At this point you should:
Start applying 3–6 months before graduation
- Pharma/industry often has slow hiring cycles.
- Some roles are open-ended and will wait for your start date if they like you.
Be prepared to explain the transition crisply
- Your story should be:
- Brief
- Honest
- Not a rant about burnout
- Example:
- “I enjoy clinical medicine but I’m most energized by understanding data, explaining evidence, and improving systems. I want to work where my impact scales beyond one patient at a time.”
- Your story should be:
Practice non-clinical interviews
- Residents bomb these by:
- Giving long, rambling clinical case stories.
- Not understanding basic business concepts (stakeholders, metrics, ROI).
- Rehearse:
- A time you influenced others without authority.
- A project where something went wrong and how you handled it.
- Examples of cross-functional teamwork.
- Residents bomb these by:
Decide what you’re willing to accept
- First non-clinical jobs rarely check every box.
- But you shouldn’t take:
- Pure sales roles that want your MD only as window dressing.
- Full-time jobs that pay less than a standard attending + provide no clear skill gain.
- Anything that looks scammy or MLM-adjacent. Yes, they’ll find you.
PGY3, Months 34–36: Signing, Transition, and First-Year Strategy
By now, if you’ve followed this timeline, you should have active leads or offers.
At this point you should:
Negotiate realistically
- You’re not a 10-year industry veteran.
- But you can negotiate:
- Start date
- Title (Associate vs. Junior vs. “Fellow”)
- Professional development budget (courses, conferences)
- Ask about:
- Travel percent
- Reporting structure
- Performance metrics for year one
Plan a clean exit from residency
- Finish strong. Your reputation follows you.
- Do not:
- Check out mentally and dump work on co-residents.
- Torch bridges with faculty. They may be references later.
Set a 6–12 month non-clinical learning plan
- Once in the new role:
- Schedule time with key stakeholders (sales, product, regulatory, ops).
- Learn how decisions actually get made.
- Get fluent in your new world’s language.
- Once in the new role:
Quick Month-by-Month Snapshot
This isn’t perfect, but it’s a decent spine.

Record extracts:
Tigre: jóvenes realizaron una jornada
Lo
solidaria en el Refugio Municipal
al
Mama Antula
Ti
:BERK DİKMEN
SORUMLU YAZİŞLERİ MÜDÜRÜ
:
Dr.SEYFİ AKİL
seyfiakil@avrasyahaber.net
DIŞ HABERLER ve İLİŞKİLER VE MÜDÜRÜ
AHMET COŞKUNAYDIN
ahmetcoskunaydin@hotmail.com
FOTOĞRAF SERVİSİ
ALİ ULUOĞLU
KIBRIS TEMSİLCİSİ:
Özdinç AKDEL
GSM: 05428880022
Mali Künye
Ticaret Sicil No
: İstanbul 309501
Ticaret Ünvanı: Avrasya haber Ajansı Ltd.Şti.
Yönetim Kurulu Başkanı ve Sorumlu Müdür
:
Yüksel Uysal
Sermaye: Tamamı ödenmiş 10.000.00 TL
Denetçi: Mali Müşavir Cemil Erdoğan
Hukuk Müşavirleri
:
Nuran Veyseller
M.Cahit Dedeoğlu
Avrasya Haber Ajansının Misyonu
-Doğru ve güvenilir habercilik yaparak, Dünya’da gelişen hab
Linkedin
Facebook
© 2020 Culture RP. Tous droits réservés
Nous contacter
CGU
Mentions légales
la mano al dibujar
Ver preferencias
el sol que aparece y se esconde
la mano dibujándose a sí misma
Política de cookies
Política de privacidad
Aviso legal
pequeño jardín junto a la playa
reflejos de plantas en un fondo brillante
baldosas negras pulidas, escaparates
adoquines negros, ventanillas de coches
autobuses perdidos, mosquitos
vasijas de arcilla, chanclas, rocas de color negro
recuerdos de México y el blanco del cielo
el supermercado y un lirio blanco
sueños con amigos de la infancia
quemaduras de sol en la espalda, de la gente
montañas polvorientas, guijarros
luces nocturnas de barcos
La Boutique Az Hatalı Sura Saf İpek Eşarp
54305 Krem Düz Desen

Work required: Extend the guide on leaving residency for a non-clinical career, starting after its final sentence. The material has no connection to the guide on leaving residency for a non-clinical career.

Expected answer:
| Category | Exploration | Skill Building | Active Job Search |
|---|---|---|---|
| PGY1 Q1 | 8 | 1 | 0 |
| PGY1 Q2 | 9 | 2 | 0 |
| PGY1 Q3 | 7 | 4 | 0 |
| PGY1 Q4 | 6 | 5 | 0 |
| PGY2 Q1 | 5 | 7 | 0 |
| PGY2 Q2 | 4 | 8 | 1 |
| PGY2 Q3 | 3 | 8 | 2 |
| PGY2 Q4 | 2 | 7 | 3 |
| PGY3 Q1 | 2 | 5 | 5 |
| PGY3 Q2 | 1 | 4 | 7 |
| PGY3 Q3 | 1 | 3 | 9 |
| PGY3 Q4 | 1 | 2 | 10 |
Scale is relative intensity (0–10). The message:
- Early: more exploring.
- Middle: more building.
- Late: more applying.
FAQ (Exactly 2 Questions)
1. Is it “too early” to think about non-clinical careers in PGY1?
No. It’s too early to quit residency impulsively, but not too early to observe and explore. PGY1 is the perfect time for low-stakes curiosity: learning what roles exist, talking to a handful of people, and noticing what parts of your day you love or hate. You’re not locking anything in. You’re avoiding waking up as a new attending with zero optionality.
2. Do I have to finish residency to get a non-clinical job?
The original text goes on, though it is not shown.